- Born: Matilda Deans Tennent 14 January 1901 Larkhall, Scotland
- Died: 16 August 1983 (aged 82)
- Education: University of Glasgow
- Occupations: physician, town councillor
- Relatives: Sir Dugald Baird 2 daughters, 2 sons

= May Baird =

Scottish doctor and social pioneer

Matilda Deans "May" Baird, (née Tennent; 14 May 1901 – 16 August 1983) was a Scottish doctor and social pioneer. She was a town councillor in Aberdeen, established the first free family planning there and later was the first woman to hold the position of Chair of a regional hospital board. She was National Governor of the BBC from 1965 to 1971.

==Early life and education==
Baird was born in Larkhall on 14 May 1901. She was educated at a local school before going on to the Glasgow High School for Girls. She studied science and medicine at the University of Glasgow, graduating with a BSc in 1922 and an MBChB in 1924.

==Career==
After leaving university Baird worked as a junior doctor in Glasgow hospitals. In 1928, she married Dugald Baird, a gynaecologist and obstetrician. She and her husband moved to Aberdeen in 1936 when he took up the position of Regius Professor of Midwifery.
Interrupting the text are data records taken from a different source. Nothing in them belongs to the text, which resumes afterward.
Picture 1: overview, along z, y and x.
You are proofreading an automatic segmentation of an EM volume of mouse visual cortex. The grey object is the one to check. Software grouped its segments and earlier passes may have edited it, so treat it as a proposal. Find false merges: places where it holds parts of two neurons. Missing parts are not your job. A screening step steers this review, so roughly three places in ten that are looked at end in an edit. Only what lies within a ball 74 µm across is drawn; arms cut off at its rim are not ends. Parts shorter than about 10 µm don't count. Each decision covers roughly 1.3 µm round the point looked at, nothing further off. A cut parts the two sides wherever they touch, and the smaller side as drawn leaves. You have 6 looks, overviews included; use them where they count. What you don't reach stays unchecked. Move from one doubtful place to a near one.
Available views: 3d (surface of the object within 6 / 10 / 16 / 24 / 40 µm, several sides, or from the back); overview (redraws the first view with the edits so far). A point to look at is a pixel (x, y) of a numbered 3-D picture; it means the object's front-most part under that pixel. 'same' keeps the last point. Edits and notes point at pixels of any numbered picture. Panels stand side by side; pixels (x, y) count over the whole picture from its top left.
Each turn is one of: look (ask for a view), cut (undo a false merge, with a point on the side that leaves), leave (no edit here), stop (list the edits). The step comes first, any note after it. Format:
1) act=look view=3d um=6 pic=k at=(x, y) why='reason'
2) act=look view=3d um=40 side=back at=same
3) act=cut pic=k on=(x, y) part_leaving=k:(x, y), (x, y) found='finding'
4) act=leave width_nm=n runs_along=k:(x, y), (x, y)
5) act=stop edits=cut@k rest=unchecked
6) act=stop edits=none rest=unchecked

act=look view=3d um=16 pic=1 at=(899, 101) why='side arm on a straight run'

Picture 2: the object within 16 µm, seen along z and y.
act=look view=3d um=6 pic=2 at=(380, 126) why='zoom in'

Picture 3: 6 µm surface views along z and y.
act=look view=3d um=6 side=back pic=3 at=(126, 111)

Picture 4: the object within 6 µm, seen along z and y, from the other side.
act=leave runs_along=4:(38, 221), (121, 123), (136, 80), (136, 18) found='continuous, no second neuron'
Her desire to reduce the hardships experienced by the poor and neglected led her being drawn into public life, and in 1938 she was elected as a Labour Party councillor for Aberdeen Town Council. From 1938 to 1954 she was Chair of the Council's Public Health Committee. She established the first free family planning clinic in the city. In 1947, she was appointed as the first female Chair of the North Eastern Regional Hospital Board, with which she served until 1960.

In 1951, she served as a member of the Royal Commission on the law of marriage and divorce.

She was the BBC's National Governor for Scotland 1965−1971.

She was a member of the Maternity Services Review Committee of the Department of Health.

== Personal life ==
She had two daughters and two sons. Her daughter Joyce Baird worked as a doctor specialising in diabetes at the Western General Hospital in Edinburgh. Her son, Professor David Tennent Baird is Emeritus, and Senior Professorial Research Fellow at Medical Research Council Centre for Reproductive Health and Obstetrics and Gynaecology, University of Edinburgh.

==Death and legacy==
Baird died on 16 August 1983.

The Baird Family Hospital due to open in Aberdeen in 2024 is named for her, her husband, their daughter Joyce and son David, in recognition of the medical contributions they have made in Scotland and to the profession. The hospital will offer maternity, gynaecology, breast screening and breast surgery services, as well as a neonatal unit, a centre for reproductive medicine, an operating theatre suite and teaching facilities.

==Awards and honours==
In 1960, Baird received an honorary LLD from the University of Aberdeen.

She received Commander of the Most Excellent Order of the British Empire (CBE) in the Queen's Birthday Honours 1962.

In 1966, she and her husband were both awarded Freedom of the City of Aberdeen. An Aberdeen street was named in her honour. She and her husband are commemorated by a plaque at 38 Albyn Place, their home.